Risk Management

Allstate’s Enterprise Risk and Return Council (ERRC), a senior management committee appointed by the CEO and chaired by the Chief Risk Officer (CRO), directs enterprise risk and return management by establishing risk-return targets, determining economic capital levels and directing integrated strategies and actions from an enterprise
perspective.

Among others, ERRC members include the CEO, enterprise and business unit Chief Risk Officers and Chief Financial Officers, General Counsel and Treasurer. The ERRC convenes monthly to assess and manage the various risks and opportunities faced by the company, which may include topics such as climate change.

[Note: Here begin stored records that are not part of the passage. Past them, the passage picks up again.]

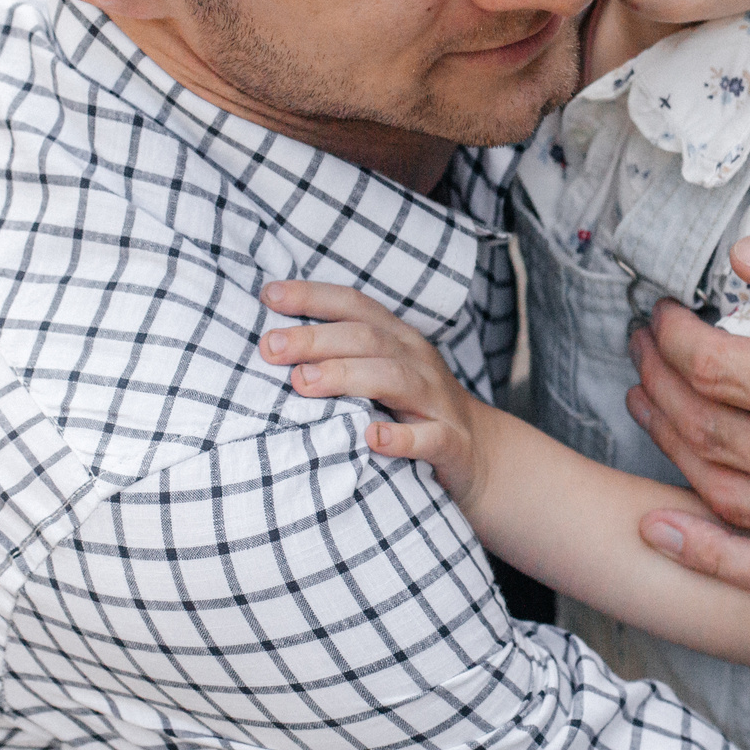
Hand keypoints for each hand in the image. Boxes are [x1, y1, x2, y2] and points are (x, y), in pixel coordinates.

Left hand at [259, 282, 490, 500]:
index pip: (355, 305)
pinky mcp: (450, 443)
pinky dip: (400, 438)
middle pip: (368, 338)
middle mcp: (417, 362)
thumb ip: (340, 356)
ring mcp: (436, 401)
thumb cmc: (412, 409)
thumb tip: (270, 346)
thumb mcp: (383, 372)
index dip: (313, 296)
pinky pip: (428, 437)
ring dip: (347, 377)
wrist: (482, 454)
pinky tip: (370, 439)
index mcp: (398, 340)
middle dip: (316, 339)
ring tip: (303, 383)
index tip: (267, 295)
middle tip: (270, 347)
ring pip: (394, 379)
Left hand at [626, 210, 749, 595]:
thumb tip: (746, 258)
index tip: (660, 313)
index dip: (673, 340)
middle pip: (711, 431)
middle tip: (642, 348)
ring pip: (724, 493)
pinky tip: (658, 532)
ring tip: (648, 401)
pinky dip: (706, 557)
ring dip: (671, 446)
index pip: (719, 371)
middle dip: (661, 383)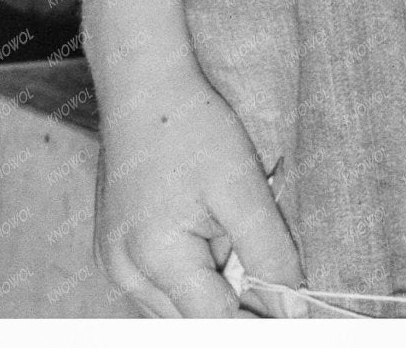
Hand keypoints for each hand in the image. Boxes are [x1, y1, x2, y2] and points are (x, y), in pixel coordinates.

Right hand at [92, 61, 301, 316]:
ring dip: (212, 294)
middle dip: (236, 304)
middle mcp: (124, 268)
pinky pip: (159, 292)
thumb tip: (293, 317)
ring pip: (178, 312)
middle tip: (254, 256)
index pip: (220, 325)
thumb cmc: (189, 124)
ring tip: (220, 234)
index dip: (263, 324)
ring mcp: (112, 261)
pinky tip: (199, 233)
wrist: (140, 82)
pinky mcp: (111, 252)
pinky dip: (190, 279)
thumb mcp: (244, 190)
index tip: (292, 318)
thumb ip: (273, 260)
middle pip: (197, 323)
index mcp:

The Board is responsible for the oversight of Allstate’s business and management, including risk management. In exercising this responsibility, the Board regularly reviews strategy; business plans for Allstate’s property and casualty business, life insurance and annuity business, and investment portfolio; liquidity and use of capital; and legal, regulatory, and legislative issues. Twice a year, the Board reviews Allstate’s risk management objectives and processes. On a quarterly basis, the Audit Committee discusses risk assessment and risk management processes with management.

Managing Climate Risks

Climate risk is among some of the enterprise risks and opportunities that are regularly managed by Allstate. We use fluid risk identification processes to reflect a continuously shifting external and internal risk environment. Business area risk owners identify risks and opportunities throughout the year, and Allstate monitors significant risk exposures in comparison to enterprise action plan targets quarterly through a comprehensive Enterprise Risk & Return Dashboard prepared for the ERRC and the Audit Committee of the Board of Directors.

This report captures potential risks related to climate such as catastrophic weather events and other factors such as auto and homeowner insurance claim frequencies and severities, business continuity and disaster recovery planning, and investment concentration. Regulatory, customer behavior changes, reputational and weather-related risks and opportunities are also considered. Financial modeling, scenario testing and management judgment are used to assess the significance of risks and opportunities including materiality.